The reliefs which may be surrendered under section 403 of the 1988 Act by way of group relief are all reliefs against corporation tax on the income element of profits. They are reliefs for trading losses (subsection (1)), capital allowances (subsection (3)) management expenses (subsection (4)) and charges on income (subsection (7)). The need for these reliefs arises from two features of the income tax. First, it is in theory an annual tax, imposed on the income arising within a single year. The charge to tax is contained in the annual Finance Act and expires with the relevant year of assessment. Secondly, the tax is imposed on income arising from the sources specified in the well known Schedules and computed according to the rules applicable to each source.

12.

The fact that the tax is computed annually means that a special provision is needed by way of relief to enable a trading loss in one year to be set off against profits in a subsequent year: see section 393 of the 1988 Act. Capital allowances are deductions allowed in order to encourage investment. A relief for management expenses is needed because the charge to tax on income arising from investments under Schedules A and F (rents and dividends) does not in itself provide for any deductions for the cost of managing the investments. But such a deduction by way of relief is allowed to investment companies (see section 75 of the 1988 Act). Finally, the computation of profits does not allow for the cost of the capital invested in a business but a relief is given for "charges on income" by way of interest and certain covenanted payments: section 338 of the 1988 Act.

13.

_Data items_
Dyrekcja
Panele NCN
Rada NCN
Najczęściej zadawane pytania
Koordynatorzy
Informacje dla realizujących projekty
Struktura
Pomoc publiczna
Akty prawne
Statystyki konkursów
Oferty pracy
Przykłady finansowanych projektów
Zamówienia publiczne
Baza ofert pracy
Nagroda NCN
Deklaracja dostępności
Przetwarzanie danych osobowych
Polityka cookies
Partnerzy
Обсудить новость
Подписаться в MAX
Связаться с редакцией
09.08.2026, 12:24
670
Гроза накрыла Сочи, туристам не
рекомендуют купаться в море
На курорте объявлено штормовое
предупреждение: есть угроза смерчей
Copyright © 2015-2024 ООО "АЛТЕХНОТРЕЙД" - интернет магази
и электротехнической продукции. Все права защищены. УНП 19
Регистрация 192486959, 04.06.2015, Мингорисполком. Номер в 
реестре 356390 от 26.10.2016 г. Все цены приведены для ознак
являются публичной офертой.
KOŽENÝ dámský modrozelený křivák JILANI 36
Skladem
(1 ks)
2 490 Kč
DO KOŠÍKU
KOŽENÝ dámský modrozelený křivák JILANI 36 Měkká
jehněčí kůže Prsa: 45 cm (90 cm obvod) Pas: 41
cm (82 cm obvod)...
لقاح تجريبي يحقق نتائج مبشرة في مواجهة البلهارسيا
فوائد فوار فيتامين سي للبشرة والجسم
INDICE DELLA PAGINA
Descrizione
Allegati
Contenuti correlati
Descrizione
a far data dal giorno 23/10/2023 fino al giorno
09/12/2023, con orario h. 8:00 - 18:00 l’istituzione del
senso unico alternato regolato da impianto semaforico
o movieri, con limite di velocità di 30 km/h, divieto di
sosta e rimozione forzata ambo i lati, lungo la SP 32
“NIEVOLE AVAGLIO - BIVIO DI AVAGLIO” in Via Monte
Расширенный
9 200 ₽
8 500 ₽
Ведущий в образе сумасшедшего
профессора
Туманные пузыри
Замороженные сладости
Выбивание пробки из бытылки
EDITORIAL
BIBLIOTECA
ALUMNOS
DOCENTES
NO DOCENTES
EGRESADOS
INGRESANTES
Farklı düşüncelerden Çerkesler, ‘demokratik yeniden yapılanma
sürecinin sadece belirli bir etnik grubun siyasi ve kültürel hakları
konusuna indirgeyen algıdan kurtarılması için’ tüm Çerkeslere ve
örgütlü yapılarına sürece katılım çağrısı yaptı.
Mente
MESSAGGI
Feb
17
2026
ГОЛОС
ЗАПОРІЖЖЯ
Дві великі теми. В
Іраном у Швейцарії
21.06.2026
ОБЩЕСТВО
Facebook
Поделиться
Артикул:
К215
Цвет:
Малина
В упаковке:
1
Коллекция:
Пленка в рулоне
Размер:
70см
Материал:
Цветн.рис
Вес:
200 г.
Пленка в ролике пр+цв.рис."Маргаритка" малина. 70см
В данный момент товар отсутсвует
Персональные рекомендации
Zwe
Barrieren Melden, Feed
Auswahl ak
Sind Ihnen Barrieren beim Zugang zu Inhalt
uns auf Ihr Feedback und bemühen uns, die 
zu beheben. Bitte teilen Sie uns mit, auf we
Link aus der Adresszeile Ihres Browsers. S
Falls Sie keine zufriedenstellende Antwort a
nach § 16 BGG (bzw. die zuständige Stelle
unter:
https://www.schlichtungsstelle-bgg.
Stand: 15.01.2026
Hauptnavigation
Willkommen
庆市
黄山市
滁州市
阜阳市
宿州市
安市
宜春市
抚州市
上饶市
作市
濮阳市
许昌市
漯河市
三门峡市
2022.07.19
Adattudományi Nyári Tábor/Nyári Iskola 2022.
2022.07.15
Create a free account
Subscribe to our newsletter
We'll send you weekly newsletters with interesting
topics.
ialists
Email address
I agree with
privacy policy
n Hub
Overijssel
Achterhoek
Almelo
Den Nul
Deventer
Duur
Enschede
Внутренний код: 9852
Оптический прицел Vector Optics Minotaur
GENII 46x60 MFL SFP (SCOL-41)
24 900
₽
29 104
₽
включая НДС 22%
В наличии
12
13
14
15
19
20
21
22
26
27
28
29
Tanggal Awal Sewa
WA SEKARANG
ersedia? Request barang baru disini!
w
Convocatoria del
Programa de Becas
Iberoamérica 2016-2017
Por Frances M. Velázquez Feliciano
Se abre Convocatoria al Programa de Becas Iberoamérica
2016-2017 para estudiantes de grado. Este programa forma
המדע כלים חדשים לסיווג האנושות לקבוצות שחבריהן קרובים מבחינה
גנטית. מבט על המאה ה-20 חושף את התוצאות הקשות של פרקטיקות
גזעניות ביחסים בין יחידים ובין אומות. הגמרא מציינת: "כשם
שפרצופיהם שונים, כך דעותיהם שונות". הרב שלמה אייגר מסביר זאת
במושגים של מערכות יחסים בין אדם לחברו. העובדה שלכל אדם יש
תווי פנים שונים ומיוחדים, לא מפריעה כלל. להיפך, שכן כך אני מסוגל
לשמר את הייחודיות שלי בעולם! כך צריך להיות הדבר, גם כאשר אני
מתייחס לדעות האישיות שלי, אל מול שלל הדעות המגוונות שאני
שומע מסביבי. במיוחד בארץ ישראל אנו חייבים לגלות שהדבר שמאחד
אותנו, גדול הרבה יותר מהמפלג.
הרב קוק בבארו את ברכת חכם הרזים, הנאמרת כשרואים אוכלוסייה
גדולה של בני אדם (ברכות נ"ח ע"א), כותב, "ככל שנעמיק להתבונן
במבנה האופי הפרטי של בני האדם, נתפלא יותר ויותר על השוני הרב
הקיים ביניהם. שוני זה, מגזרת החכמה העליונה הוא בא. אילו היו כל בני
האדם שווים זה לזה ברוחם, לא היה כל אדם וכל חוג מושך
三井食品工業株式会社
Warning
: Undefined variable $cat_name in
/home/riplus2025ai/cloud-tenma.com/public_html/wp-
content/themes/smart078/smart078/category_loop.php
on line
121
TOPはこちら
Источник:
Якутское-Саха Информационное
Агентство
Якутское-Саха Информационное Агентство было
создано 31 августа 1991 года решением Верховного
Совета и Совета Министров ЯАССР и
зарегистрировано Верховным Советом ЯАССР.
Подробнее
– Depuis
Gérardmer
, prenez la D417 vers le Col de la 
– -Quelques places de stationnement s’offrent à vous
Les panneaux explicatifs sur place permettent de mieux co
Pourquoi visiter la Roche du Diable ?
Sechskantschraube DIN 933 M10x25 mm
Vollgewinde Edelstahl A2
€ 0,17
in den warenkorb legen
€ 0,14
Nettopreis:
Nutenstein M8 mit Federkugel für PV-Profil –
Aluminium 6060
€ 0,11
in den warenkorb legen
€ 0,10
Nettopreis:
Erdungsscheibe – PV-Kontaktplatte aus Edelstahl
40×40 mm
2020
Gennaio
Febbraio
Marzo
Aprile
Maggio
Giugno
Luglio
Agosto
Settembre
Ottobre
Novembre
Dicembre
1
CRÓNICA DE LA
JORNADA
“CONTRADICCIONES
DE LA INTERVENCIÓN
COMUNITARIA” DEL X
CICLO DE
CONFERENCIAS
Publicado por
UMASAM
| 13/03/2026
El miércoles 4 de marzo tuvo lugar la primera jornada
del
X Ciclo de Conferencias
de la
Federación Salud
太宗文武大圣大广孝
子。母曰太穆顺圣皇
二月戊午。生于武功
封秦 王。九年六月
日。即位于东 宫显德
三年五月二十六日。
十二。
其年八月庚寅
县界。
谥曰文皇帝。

_Exercise requirements_
1. According to the group relief passage, why is a relief for management expenses needed?
2. Repeat the group relief passage word for word from "The reliefs which" to "to each source.".

_Results_
1. The charge to tax on income from investments under Schedules A and F (rents and dividends) does not itself provide for any deductions for the cost of managing the investments. A relief is therefore needed to allow such a deduction, and it is given to investment companies under section 75 of the 1988 Act.

2.
The reliefs which may be surrendered under section 403 of the 1988 Act by way of group relief are all reliefs against corporation tax on the income element of profits. They are reliefs for trading losses (subsection (1)), capital allowances (subsection (3)) management expenses (subsection (4)) and charges on income (subsection (7)). The need for these reliefs arises from two features of the income tax. First, it is in theory an annual tax, imposed on the income arising within a single year. The charge to tax is contained in the annual Finance Act and expires with the relevant year of assessment. Secondly, the tax is imposed on income arising from the sources specified in the well known Schedules and computed according to the rules applicable to each source.